What I want is for it to generate some efficient SQL that uses the aggregate function MAX to calculate the LastUsedDate, like this:

SELECT
    rm.Id, MAX(conf.EndTime) AS LastUsedDate
FROM
    Room rm
LEFT OUTER JOIN
    Conference conf ON rm.Id = conf.RoomId
WHERE
    rm.Id IN ('a967c9ce-5608-40d0-a586-e3297135d847', '2dd6a82d-3e76-4441-9a40-133663343d2b', 'bb302bdb-6db6-4470-a24c-f1546d3e6191')
GROUP BY
    rm.id

But when I profile SQL Server it shows this query from EF:

SELECT 
    [Extent1].[Id] AS [Id], 
    [Extent1].[RoomId] AS [RoomId], 
    [Extent1].[ProviderId] AS [ProviderId], 
    [Extent1].[StartTime] AS [StartTime], 
    [Extent1].[EndTime] AS [EndTime], 
    [Extent1].[Duration] AS [Duration], 
    [Extent1].[ParticipantCount] AS [ParticipantCount], 
    [Extent1].[Name] AS [Name], 
    [Extent1].[ServiceType] AS [ServiceType], 
    [Extent1].[Tag] AS [Tag], 
    [Extent1].[InstantMessageCount] AS [InstantMessageCount]
    FROM [dbo].[Conference] AS [Extent1]

So it is selecting everything from Conference and doing the Max() calculation in memory, which is very inefficient. How can I get EF to generate the proper SQL query with the aggregate function in?


Solution

  • The equivalent LINQ to Entities query which closely translates to the SQL query you are after is like this:

    var roomIds = plan.Rooms.Select(rm => rm.Id);
    
    var query =
        from rm in context.Rooms
        join conf in context.Conferences on rm.Id equals conf.RoomId
        into rmConf from rm in rmConf.DefaultIfEmpty() // left join
        where roomIds.Contains(rm.Id)
        group conf by rm.Id into g
        select new
        {
            RoomId = g.Key,
            LastUsedDate = g.Max(conf => (DateTime?)conf.EndTime)
        };
    

    The trick is to start the query from EF IQueryable, thus allowing it to be fully translated to SQL, rather than from plan.Rooms as in the query in question which is IEnumerable and makes the whole query execute in memory (context.Conferences is treated as IEnumerable and causes loading the whole table in memory).

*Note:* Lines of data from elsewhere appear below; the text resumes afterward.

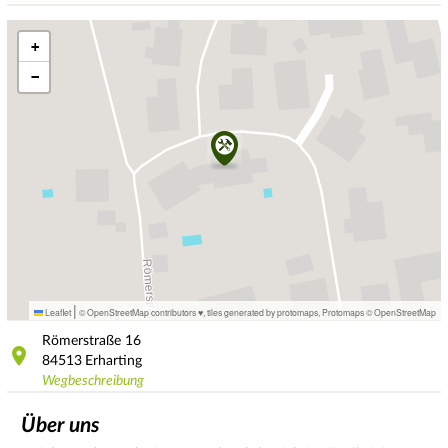
+
−
|
Leaflet
© OpenStreetMap contributors ♥,
tiles generated by protomaps
,
Protomaps
©
OpenStreetMap
Römerstraße
16
84513
Erharting
Wegbeschreibung
Über uns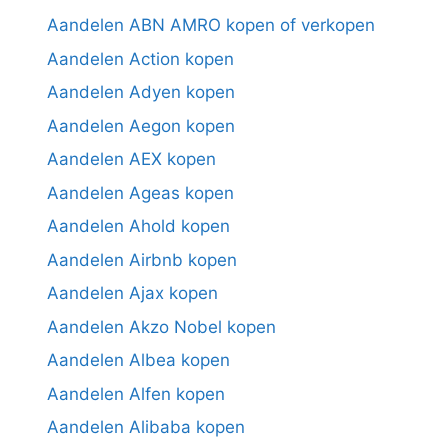
Aandelen ABN AMRO kopen of verkopen
Aandelen Action kopen
Aandelen Adyen kopen
Aandelen Aegon kopen
Aandelen AEX kopen
Aandelen Ageas kopen
Aandelen Ahold kopen
Aandelen Airbnb kopen
Aandelen Ajax kopen
Aandelen Akzo Nobel kopen
Aandelen Albea kopen
Aandelen Alfen kopen
Aandelen Alibaba kopen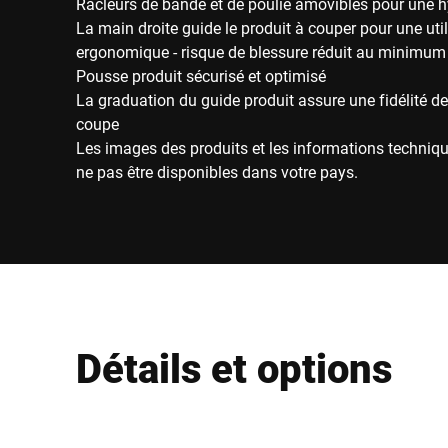
Racleurs de bande et de poulie amovibles pour une 
La main droite guide le produit à couper pour une util
ergonomique - risque de blessure réduit au minimum
Pousse produit sécurisé et optimisé
La graduation du guide produit assure une fidélité de
coupe
Les images des produits et les informations techniqu
ne pas être disponibles dans votre pays.
Détails et options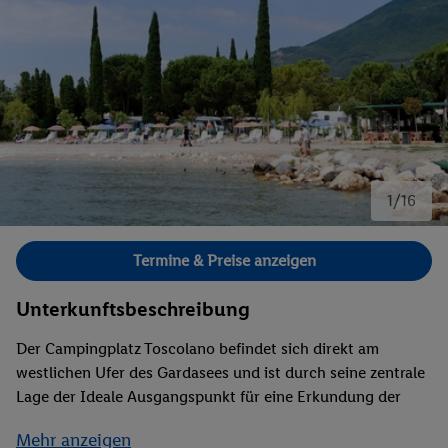
1/16
Bild 1 von 16.
Termine & Preise anzeigen
Unterkunftsbeschreibung
Der Campingplatz Toscolano befindet sich direkt am
westlichen Ufer des Gardasees und ist durch seine zentrale
Lage der Ideale Ausgangspunkt für eine Erkundung der
Ortschaft. Entspannen können Sie hier im Pool oder direkt
Mehr anzeigen
am Strand. Wenn Sie lieber körperlich aktiv sein möchten,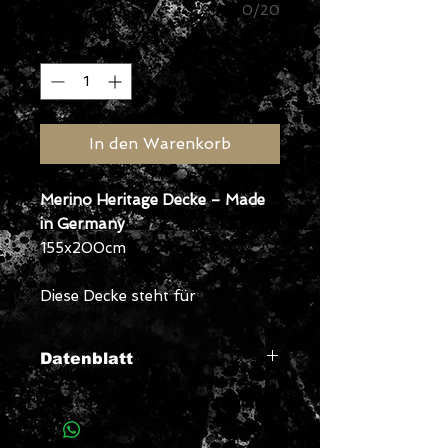
0/20
Anzahl
*
In den Warenkorb
Merino Heritage Decke – Made
in Germany
155x200cm
Diese Decke steht für
kompromisslose Regionalität
und echte Handwerksqualität.
Datenblatt
Gefertigt aus ausgewählter
Merinowolle süddeutscher
Merino Heritage Decke
Schäfer, vereint sie natürliche
Material:
100 % Merinowolle
Herkunft der
Herkunft mit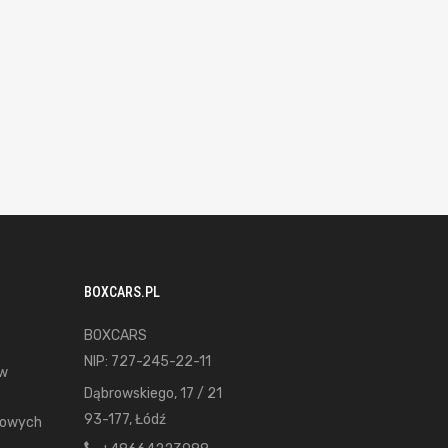
BOXCARS.PL
BOXCARS
NIP: 727-245-22-11
ów
Dąbrowskiego, 17 / 21
93-177, Łódź
gowych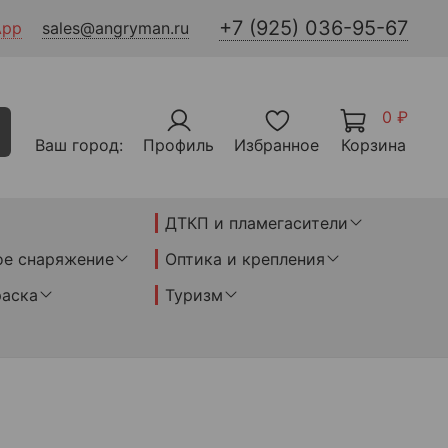
+7 (925) 036-95-67
App
sales@angryman.ru
0 ₽
Ваш город:
Профиль
Избранное
Корзина
ДТКП и пламегасители
ое снаряжение
Оптика и крепления
раска
Туризм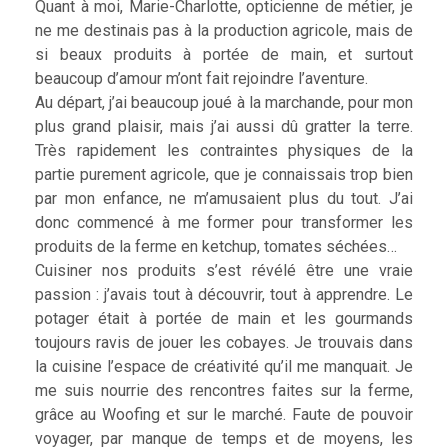
Quant à moi, Marie-Charlotte, opticienne de métier, je
ne me destinais pas à la production agricole, mais de
si beaux produits à portée de main, et surtout
beaucoup d’amour m’ont fait rejoindre l’aventure.
Au départ, j’ai beaucoup joué à la marchande, pour mon
plus grand plaisir, mais j’ai aussi dû gratter la terre.
Très rapidement les contraintes physiques de la
partie purement agricole, que je connaissais trop bien
par mon enfance, ne m’amusaient plus du tout. J’ai
donc commencé à me former pour transformer les
produits de la ferme en ketchup, tomates séchées…
Cuisiner nos produits s’est révélé être une vraie
passion : j’avais tout à découvrir, tout à apprendre. Le
potager était à portée de main et les gourmands
toujours ravis de jouer les cobayes. Je trouvais dans
la cuisine l’espace de créativité qu’il me manquait. Je
me suis nourrie des rencontres faites sur la ferme,
grâce au Woofing et sur le marché. Faute de pouvoir
voyager, par manque de temps et de moyens, les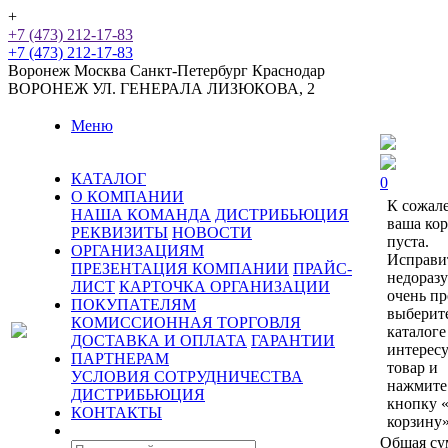
+
+7 (473) 212-17-83
+7 (473) 212-17-83
Воронеж
Москва
Санкт-Петербург
Краснодар
ВОРОНЕЖ
УЛ. ГЕНЕРАЛА ЛИЗЮКОВА, 2
Меню
КАТАЛОГ
0
О КОМПАНИИ
К сожал
НАША КОМАНДА
ДИСТРИБЬЮЦИЯ
ваша ко
РЕКВИЗИТЫ
НОВОСТИ
пуста.
ОРГАНИЗАЦИЯМ
Исправи
ПРЕЗЕНТАЦИЯ КОМПАНИИ
ПРАЙС-
недораз
ЛИСТ
КАРТОЧКА ОРГАНИЗАЦИИ
очень пр
ПОКУПАТЕЛЯМ
выберит
КОМИССИОННАЯ ТОРГОВЛЯ
каталоге
ДОСТАВКА И ОПЛАТА
ГАРАНТИИ
интерес
ПАРТНЕРАМ
товар и
УСЛОВИЯ СОТРУДНИЧЕСТВА
нажмите
ДИСТРИБЬЮЦИЯ
кнопку 
КОНТАКТЫ
корзину»
Общая су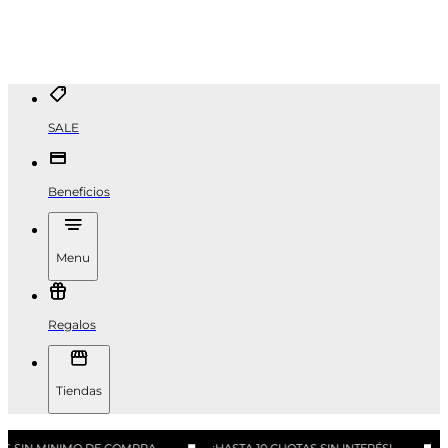
SALE
Beneficios
Menu
Regalos
Tiendas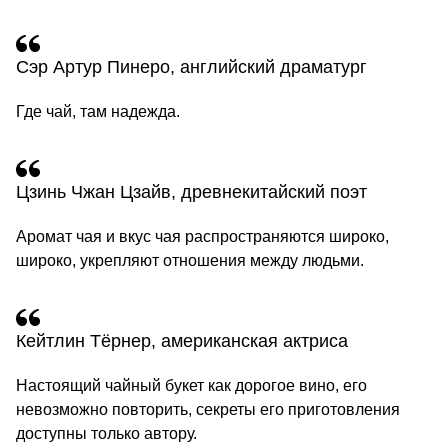
Сэр Артур Пинеро, английский драматург
Где чай, там надежда.
Цзинь Чжан Цзайв, древнекитайский поэт
Аромат чая и вкус чая распространяются широко,
широко, укрепляют отношения между людьми.
Кейтлин Тёрнер, американская актриса
Настоящий чайный букет как дорогое вино, его
невозможно повторить, секреты его приготовления
доступны только автору.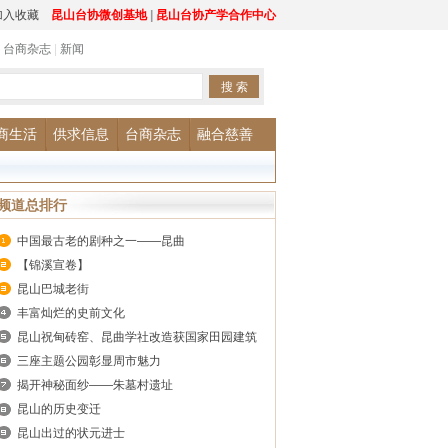
加入收藏
昆山台协微创基地
|
昆山台协产学合作中心
|
台商杂志
|
新闻
商生活
供求信息
台商杂志
融合慈善
频道总排行
中国最古老的剧种之一——昆曲
【锦溪宣卷】
昆山巴城老街
丰富灿烂的史前文化
昆山祝甸砖窑、昆曲学社改造获国家田园建筑
最高奖项
三座主题公园彰显周市魅力
揭开神秘面纱——朱墓村遗址
昆山的历史变迁
昆山出过的状元进士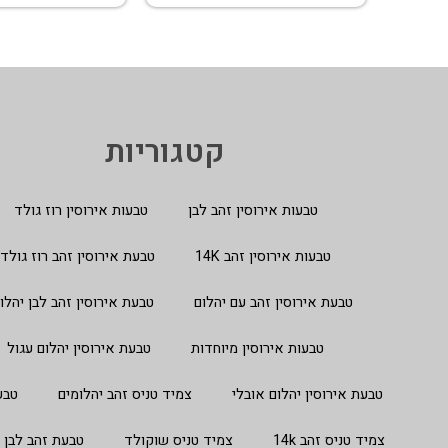
קטגוריות
טבעות אירוסין זהב לבן
טבעות אירוסין רוז גולד
טבעות אירוסין זהב 14K
טבעת אירוסין זהב רוז גולד
טבעת אירוסין זהב עם יהלום
טבעת אירוסין זהב לבן יהלו
טבעות אירוסין מיוחדות
טבעת אירוסין יהלום עגול
טבעת אירוסין יהלום אובלי
צמיד טניס זהב יהלומים
טבע
צמיד טניס זהב 14k
צמיד טניס שוקולד
טבעת זהב לבן 14 קראט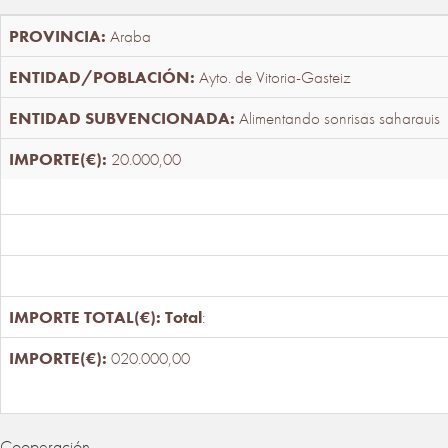
Araba
Ayto. de Vitoria-Gasteiz
Alimentando sonrisas saharauis
20.000,00
Total
:
020.000,00
Cooperación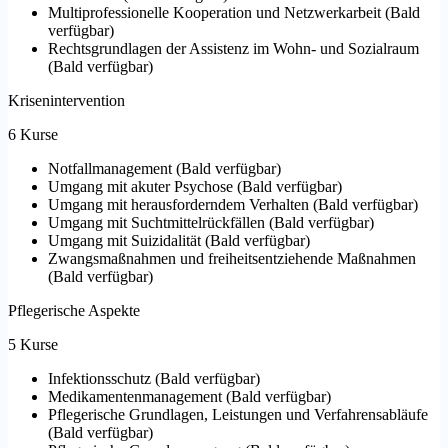
Multiprofessionelle Kooperation und Netzwerkarbeit
(
Bald
verfügbar
)
Rechtsgrundlagen der Assistenz im Wohn- und Sozialraum
(
Bald verfügbar
)
Krisenintervention
6 Kurse
Notfallmanagement
(
Bald verfügbar
)
Umgang mit akuter Psychose
(
Bald verfügbar
)
Umgang mit herausforderndem Verhalten
(
Bald verfügbar
)
Umgang mit Suchtmittelrückfällen
(
Bald verfügbar
)
Umgang mit Suizidalität
(
Bald verfügbar
)
Zwangsmaßnahmen und freiheitsentziehende Maßnahmen
(
Bald verfügbar
)
Pflegerische Aspekte
5 Kurse
Infektionsschutz
(
Bald verfügbar
)
Medikamentenmanagement
(
Bald verfügbar
)
Pflegerische Grundlagen, Leistungen und Verfahrensabläufe
(
Bald verfügbar
)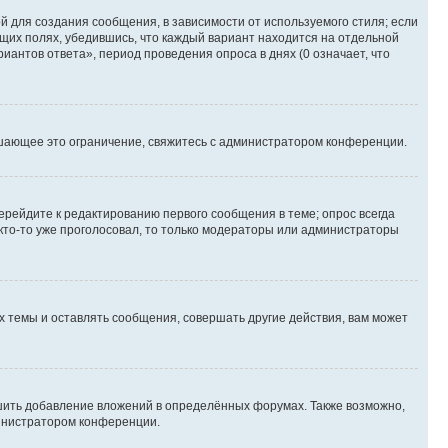
 для создания сообщения, в зависимости от используемого стиля; если
ющих полях, убедившись, что каждый вариант находится на отдельной
иантов ответа», период проведения опроса в днях (0 означает, что
шающее это ограничение, свяжитесь с администратором конференции.
ерейдите к редактированию первого сообщения в теме; опрос всегда
 кто-то уже проголосовал, то только модераторы или администраторы
 темы и оставлять сообщения, совершать другие действия, вам может
шить добавление вложений в определённых форумах. Также возможно,
министратором конференции.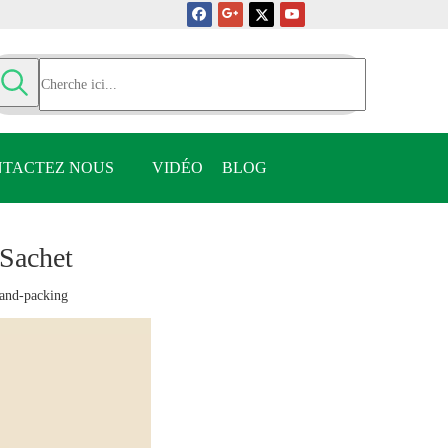
TACTEZ NOUS
VIDÉO
BLOG
 Sachet
and-packing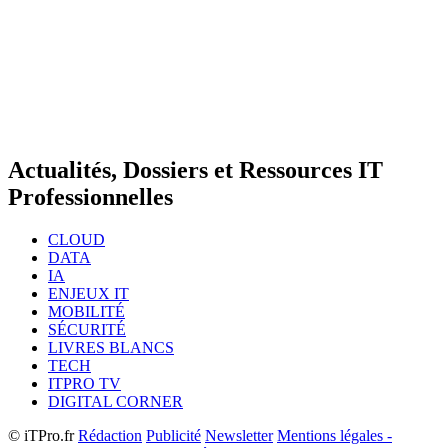
Actualités, Dossiers et Ressources IT
Professionnelles
CLOUD
DATA
IA
ENJEUX IT
MOBILITÉ
SÉCURITÉ
LIVRES BLANCS
TECH
ITPRO TV
DIGITAL CORNER
© iTPro.fr
Rédaction
Publicité
Newsletter
Mentions légales -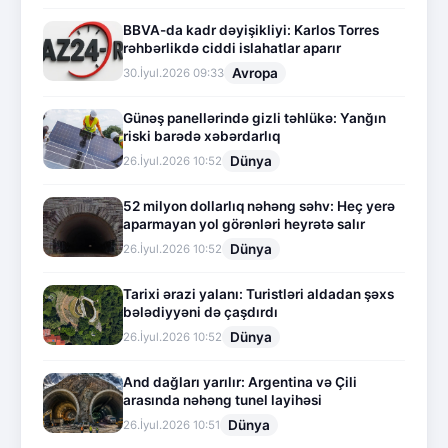
BBVA-da kadr dəyişikliyi: Karlos Torres
rəhbərlikdə ciddi islahatlar aparır
Avropa
30.İyul.2026 09:33
Günəş panellərində gizli təhlükə: Yanğın
riski barədə xəbərdarlıq
Dünya
26.İyul.2026 10:52
52 milyon dollarlıq nəhəng səhv: Heç yerə
aparmayan yol görənləri heyrətə salır
Dünya
26.İyul.2026 10:52
Tarixi ərazi yalanı: Turistləri aldadan şəxs
bələdiyyəni də çaşdırdı
Dünya
26.İyul.2026 10:52
And dağları yarılır: Argentina və Çili
arasında nəhəng tunel layihəsi
Dünya
26.İyul.2026 10:51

    The SQL IN clause is achieved by in memory IEnumerable<Guid> and Contains method.

    Finally, there is no need to check the count. SQL naturally handles nulls, all you need is to make sure to call the nullable Max overload, which is achieved with the (DateTime?)conf.EndTime cast. There is no need to check conf for null as in LINQ to Objects because LINQ to Entities/SQL handles that naturally as well (as soon the receiver variable is nullable).